## CONSIGNA 1
Responda a partir del texto sobre Alfonso el Batallador:
(a) ¿En qué plaza estaban los almorávides?
(b) ¿En qué líos estaba enredado Alfonso mientras tanto?
(c) ¿En cuánto tiempo iba a quedar arruinado el sueño de Alfonso VI?
## CONSIGNA 2
Transcriba del texto sobre Alfonso el Batallador el pasaje que empieza con "Era lo que Alfonso" y sigue hasta "inevitable el conflicto.".

## TEXTO EXTRAÍDO
━━━━━━━━━━━━━━━━━━━━
Era lo que Alfonso el Batallador más temía: los almorávides, en Zaragoza; la codiciada plaza que el aragonés había tenido al alcance de la mano, se alejaba ahora con el nuevo refuerzo militar que los almorávides aportaban.Y mientras todo eso pasaba, él, Alfonso, se encontraba allí, lejos, enredado en líos de rebeldes gallegos. ¿Cabían más desdichas en la vida de Alfonso el Batallador? Sí, sí cabían.
Alfonso y Urraca llegan a las manos
Todo lo que empieza a pasar ahora es un vértigo de despropósitos: es como si todo el mundo se hubiera puesto de acuerdo para hacer exactamente aquello que más trastornos podía causar.Y así, en muy pocos meses, el sueño de Alfonso VI —un solo poder en toda la España cristiana va a quedar completamente arruinado. ¿Por qué? Por la acumulación de una serie de problemas que hacían inevitable el conflicto.
━━━━━━━━━━━━━━━━━━━━
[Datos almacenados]
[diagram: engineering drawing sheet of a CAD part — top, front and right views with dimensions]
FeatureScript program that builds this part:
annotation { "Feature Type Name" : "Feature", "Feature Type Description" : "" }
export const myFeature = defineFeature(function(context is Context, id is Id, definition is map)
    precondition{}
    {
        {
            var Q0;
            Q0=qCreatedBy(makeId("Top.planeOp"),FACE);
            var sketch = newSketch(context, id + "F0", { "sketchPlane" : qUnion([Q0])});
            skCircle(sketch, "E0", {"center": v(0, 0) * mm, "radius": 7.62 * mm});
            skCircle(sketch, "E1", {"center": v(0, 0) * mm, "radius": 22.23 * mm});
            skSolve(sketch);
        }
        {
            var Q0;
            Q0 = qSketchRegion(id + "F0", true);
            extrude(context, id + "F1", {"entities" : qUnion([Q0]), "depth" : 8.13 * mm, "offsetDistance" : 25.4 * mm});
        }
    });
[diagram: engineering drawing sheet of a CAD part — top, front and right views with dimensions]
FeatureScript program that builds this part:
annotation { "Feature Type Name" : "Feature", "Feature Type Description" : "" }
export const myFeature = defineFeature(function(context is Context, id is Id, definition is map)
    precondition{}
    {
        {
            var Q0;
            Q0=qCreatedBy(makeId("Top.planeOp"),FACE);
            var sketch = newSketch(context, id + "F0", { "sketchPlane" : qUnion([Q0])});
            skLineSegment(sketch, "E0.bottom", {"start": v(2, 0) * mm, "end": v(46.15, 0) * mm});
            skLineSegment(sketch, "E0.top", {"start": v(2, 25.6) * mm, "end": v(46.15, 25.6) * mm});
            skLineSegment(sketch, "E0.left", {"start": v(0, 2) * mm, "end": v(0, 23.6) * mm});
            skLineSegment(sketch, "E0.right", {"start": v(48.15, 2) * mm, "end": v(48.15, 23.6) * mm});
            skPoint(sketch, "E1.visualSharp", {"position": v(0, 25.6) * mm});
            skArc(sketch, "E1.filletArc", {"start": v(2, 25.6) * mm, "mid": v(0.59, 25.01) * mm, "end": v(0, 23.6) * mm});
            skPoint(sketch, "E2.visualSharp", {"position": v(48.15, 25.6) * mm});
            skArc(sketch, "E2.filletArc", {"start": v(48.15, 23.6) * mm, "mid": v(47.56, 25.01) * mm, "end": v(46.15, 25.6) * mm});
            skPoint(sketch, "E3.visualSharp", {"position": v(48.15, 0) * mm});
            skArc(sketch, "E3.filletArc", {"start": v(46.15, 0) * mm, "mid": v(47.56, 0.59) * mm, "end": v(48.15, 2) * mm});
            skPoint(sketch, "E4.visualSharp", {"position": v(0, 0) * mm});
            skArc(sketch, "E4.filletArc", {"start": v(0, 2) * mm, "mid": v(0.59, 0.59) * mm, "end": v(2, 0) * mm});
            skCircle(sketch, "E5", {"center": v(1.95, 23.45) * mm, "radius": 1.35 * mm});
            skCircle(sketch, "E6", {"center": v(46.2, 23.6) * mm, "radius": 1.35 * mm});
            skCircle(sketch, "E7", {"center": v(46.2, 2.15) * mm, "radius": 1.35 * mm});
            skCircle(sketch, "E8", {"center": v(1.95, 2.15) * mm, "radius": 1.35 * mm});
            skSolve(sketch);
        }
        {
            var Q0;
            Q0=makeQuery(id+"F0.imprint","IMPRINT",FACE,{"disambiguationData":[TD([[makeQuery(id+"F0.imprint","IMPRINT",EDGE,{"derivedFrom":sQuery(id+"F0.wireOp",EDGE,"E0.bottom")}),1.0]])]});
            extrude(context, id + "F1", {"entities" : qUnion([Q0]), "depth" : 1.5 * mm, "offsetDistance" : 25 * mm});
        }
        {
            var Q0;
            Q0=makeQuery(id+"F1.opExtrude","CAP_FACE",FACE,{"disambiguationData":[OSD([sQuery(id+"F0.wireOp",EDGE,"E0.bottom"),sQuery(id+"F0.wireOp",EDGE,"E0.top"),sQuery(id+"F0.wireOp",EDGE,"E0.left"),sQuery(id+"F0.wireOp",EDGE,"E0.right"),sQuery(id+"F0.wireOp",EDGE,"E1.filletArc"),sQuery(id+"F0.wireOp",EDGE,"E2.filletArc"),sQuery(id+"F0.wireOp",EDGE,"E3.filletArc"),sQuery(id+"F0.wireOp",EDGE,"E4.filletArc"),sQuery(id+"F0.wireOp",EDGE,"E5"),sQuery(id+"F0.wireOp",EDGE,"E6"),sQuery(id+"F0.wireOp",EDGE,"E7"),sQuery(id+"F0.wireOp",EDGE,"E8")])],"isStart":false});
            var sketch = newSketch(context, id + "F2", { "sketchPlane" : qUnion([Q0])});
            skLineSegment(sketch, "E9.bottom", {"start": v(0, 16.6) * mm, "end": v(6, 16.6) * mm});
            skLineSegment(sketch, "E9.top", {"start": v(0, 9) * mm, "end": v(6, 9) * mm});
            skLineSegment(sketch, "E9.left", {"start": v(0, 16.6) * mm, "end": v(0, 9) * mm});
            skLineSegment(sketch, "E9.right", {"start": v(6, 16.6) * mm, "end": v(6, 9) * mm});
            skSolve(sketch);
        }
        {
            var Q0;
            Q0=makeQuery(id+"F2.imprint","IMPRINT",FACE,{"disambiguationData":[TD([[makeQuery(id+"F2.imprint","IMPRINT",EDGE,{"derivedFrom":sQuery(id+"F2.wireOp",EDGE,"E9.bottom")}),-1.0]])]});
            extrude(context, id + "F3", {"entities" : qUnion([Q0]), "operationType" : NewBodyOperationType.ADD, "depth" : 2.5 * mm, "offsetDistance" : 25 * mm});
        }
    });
━━━━━━━━━━━━━━━━━━━━
## SOLUCIÓN DESARROLLADA 1
(a) En Zaragoza.
(b) En líos de rebeldes gallegos.
(c) En muy pocos meses.

## SOLUCIÓN DESARROLLADA 2
Era lo que Alfonso el Batallador más temía: los almorávides, en Zaragoza; la codiciada plaza que el aragonés había tenido al alcance de la mano, se alejaba ahora con el nuevo refuerzo militar que los almorávides aportaban.Y mientras todo eso pasaba, él, Alfonso, se encontraba allí, lejos, enredado en líos de rebeldes gallegos. ¿Cabían más desdichas en la vida de Alfonso el Batallador? Sí, sí cabían.
Alfonso y Urraca llegan a las manos
Todo lo que empieza a pasar ahora es un vértigo de despropósitos: es como si todo el mundo se hubiera puesto de acuerdo para hacer exactamente aquello que más trastornos podía causar.Y así, en muy pocos meses, el sueño de Alfonso VI —un solo poder en toda la España cristiana va a quedar completamente arruinado. ¿Por qué? Por la acumulación de una serie de problemas que hacían inevitable el conflicto.